Long time readers may recall my post about Robert Jensen's 2006 study of the advent of cellphones in the Indian state of Kerala and the positive impact they had on fish markets. Aker's study doesn't have the beautiful graphs that Jensen provided, but the quantitative results are similar.
Due partly to costly information, price dispersion across markets is common in developed and developing countries. Between 2001 and 2006, cell phone service was phased in throughout Niger, providing an alternative and cheaper search technology to grain traders and other market actors. ...we use a unique market and trader dataset from Niger that combines data on prices, transport costs, rainfall and grain production with cell phone access and trader behavior.

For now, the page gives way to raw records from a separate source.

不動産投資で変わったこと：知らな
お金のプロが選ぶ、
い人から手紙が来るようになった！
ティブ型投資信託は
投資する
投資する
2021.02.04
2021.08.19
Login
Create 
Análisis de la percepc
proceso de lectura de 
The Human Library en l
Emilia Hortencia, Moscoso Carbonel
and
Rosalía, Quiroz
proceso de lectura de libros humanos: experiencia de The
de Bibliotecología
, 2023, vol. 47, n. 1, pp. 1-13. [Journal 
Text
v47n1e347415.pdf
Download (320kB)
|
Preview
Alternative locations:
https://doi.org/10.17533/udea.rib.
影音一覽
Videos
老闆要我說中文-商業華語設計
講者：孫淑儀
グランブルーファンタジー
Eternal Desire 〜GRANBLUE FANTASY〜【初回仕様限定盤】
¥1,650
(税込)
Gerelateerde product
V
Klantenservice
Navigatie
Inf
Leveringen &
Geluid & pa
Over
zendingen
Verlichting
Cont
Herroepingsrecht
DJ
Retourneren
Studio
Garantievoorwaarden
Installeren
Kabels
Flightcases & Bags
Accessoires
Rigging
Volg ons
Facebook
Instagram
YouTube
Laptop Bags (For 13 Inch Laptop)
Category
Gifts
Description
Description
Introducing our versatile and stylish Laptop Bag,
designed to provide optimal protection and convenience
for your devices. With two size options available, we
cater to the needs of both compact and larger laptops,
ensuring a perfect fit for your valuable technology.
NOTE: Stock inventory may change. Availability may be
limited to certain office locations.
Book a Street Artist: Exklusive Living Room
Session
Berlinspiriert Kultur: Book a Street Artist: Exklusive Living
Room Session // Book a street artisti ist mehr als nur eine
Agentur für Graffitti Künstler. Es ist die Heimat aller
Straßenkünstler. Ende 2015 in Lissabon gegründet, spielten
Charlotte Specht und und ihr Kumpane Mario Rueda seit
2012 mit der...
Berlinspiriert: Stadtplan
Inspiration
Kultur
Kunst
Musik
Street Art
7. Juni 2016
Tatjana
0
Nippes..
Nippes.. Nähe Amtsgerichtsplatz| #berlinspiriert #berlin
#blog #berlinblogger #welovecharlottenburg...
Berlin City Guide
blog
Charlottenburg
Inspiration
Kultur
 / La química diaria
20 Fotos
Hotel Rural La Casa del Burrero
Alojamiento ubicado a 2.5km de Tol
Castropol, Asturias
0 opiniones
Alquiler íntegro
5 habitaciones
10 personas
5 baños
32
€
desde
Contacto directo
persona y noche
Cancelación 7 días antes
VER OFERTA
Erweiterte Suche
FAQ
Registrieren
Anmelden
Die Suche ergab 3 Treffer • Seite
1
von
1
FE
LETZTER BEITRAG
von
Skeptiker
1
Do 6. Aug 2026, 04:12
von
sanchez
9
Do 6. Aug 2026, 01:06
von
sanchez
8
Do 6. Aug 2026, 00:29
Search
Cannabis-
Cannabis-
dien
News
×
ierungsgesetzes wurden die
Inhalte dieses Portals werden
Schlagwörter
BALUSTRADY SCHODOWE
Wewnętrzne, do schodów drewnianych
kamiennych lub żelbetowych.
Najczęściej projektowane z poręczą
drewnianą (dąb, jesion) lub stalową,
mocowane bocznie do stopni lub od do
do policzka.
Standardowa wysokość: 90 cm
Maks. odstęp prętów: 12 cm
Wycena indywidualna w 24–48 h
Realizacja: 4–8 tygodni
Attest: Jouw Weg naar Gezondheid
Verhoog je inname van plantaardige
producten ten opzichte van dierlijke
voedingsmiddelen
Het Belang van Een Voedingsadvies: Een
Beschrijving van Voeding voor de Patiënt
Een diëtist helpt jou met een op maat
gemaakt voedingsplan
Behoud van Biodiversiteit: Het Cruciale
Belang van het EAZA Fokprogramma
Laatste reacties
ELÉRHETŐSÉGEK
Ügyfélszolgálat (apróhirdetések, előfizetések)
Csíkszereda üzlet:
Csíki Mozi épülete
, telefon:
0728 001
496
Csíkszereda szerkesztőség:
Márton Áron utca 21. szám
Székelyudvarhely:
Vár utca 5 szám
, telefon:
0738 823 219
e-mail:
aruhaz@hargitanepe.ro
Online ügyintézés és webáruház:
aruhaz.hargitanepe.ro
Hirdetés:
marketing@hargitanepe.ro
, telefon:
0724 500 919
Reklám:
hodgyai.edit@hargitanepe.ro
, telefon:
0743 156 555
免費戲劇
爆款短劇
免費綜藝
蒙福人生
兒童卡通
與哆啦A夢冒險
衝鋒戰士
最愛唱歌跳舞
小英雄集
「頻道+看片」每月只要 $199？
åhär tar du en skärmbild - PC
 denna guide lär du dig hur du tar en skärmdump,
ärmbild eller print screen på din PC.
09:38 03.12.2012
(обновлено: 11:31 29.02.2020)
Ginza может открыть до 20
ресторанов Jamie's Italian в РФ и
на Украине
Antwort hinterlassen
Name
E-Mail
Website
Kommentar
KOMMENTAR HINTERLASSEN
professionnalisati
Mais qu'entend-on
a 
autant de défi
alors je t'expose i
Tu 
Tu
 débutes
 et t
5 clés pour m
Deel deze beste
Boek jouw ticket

The results provide evidence that cell phones reduce grain price dispersion across markets by a minimum of 6.4 percent and reduce intra-annual price variation by 10 percent. Cell phones have a greater impact on price dispersion for market pairs that are farther away, and for those with lower road quality. This effect becomes larger as a higher percentage of markets have cell phone coverage.
Niger is a landlocked country in western Africa. It's extremely poor and most of the population are subsistence farmers. Among the interesting conclusions of this study is the introduction of cellphones produced the equivalent of a 3% to 8% decrease in the price of grain together with an increase in grain traders income.
Particularly notable was the largest differential (8%) occurred during a food crisis in 2005 when people with access to cell phones fared better than those without.